Coupled with the allegation in paragraph 22 of plaintiff’s reply to new matter, to wit, that these injuries were unknown to plaintiff and to defendants on July 22, 1960, and that these injuries remained unknown until disclosed by subsequent diagnostic procedures which were performed during March, 1961, we must conclude that plaintiff’s case falls within the category of unknown injuries at the time of the execution of the release and hence that the release is voidable.
*448The case of Bollinger v.

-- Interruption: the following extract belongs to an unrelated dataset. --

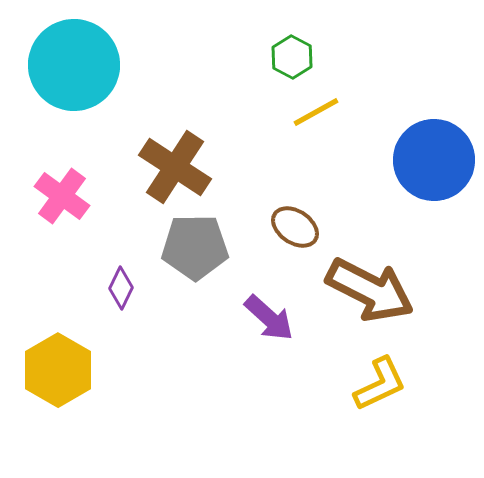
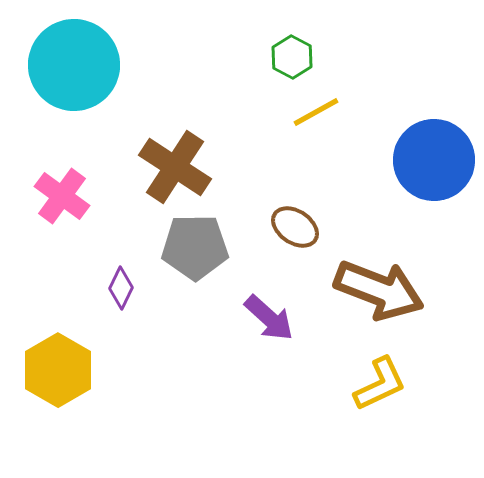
brown arrow: moved 9 px right; rotated 6 degrees counterclockwise
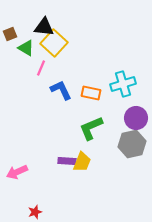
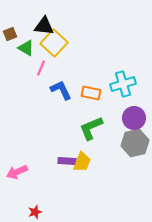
black triangle: moved 1 px up
purple circle: moved 2 px left
gray hexagon: moved 3 px right, 1 px up
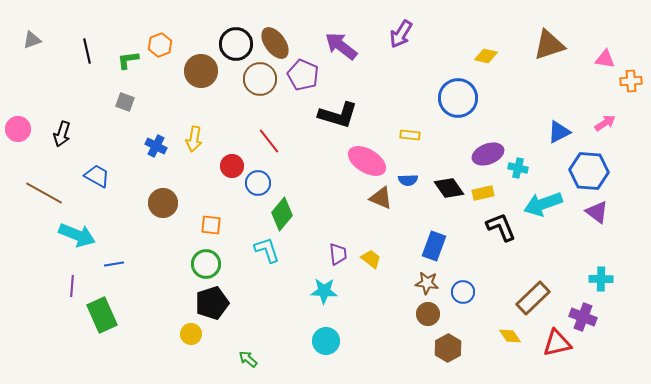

Randall, supra, is the strongest enunciation in the law which would militate against plaintiff’s position. In that case, a young boy suffered severe injuries to his head. There was specific damage done to the eye; the young man was ultimately examined by an eye specialist and the specialist indicated that there was “nothing about the eye which would give the boy trouble in the future.” A court-approved settlement was thereafter consummated. Subsequently the young man lost the sight of his eye. In disallowing the revocation of the settlement, the court indicated that this was the situation where plaintiff was aware of the injuries at the time of settlement but not the consequences of the injury. Therein lies the distinction between the Bollinger case and the matter at hand. Here, for the purpose of this motion and subject to proof at trial, we must conclude that plaintiff was not aware of the injuries at the time of the execution of the release.
It would appear that the court cannot sustain defendants’ motion for judgment on the pleadings. While we are in accord with the theory that releases should not be lightly set aside, each case must be determined on its own peculiar factual basis.
Therefore, we render the following
Order
Defendants’ motion for judgment on the pleadings is hereby dismissed.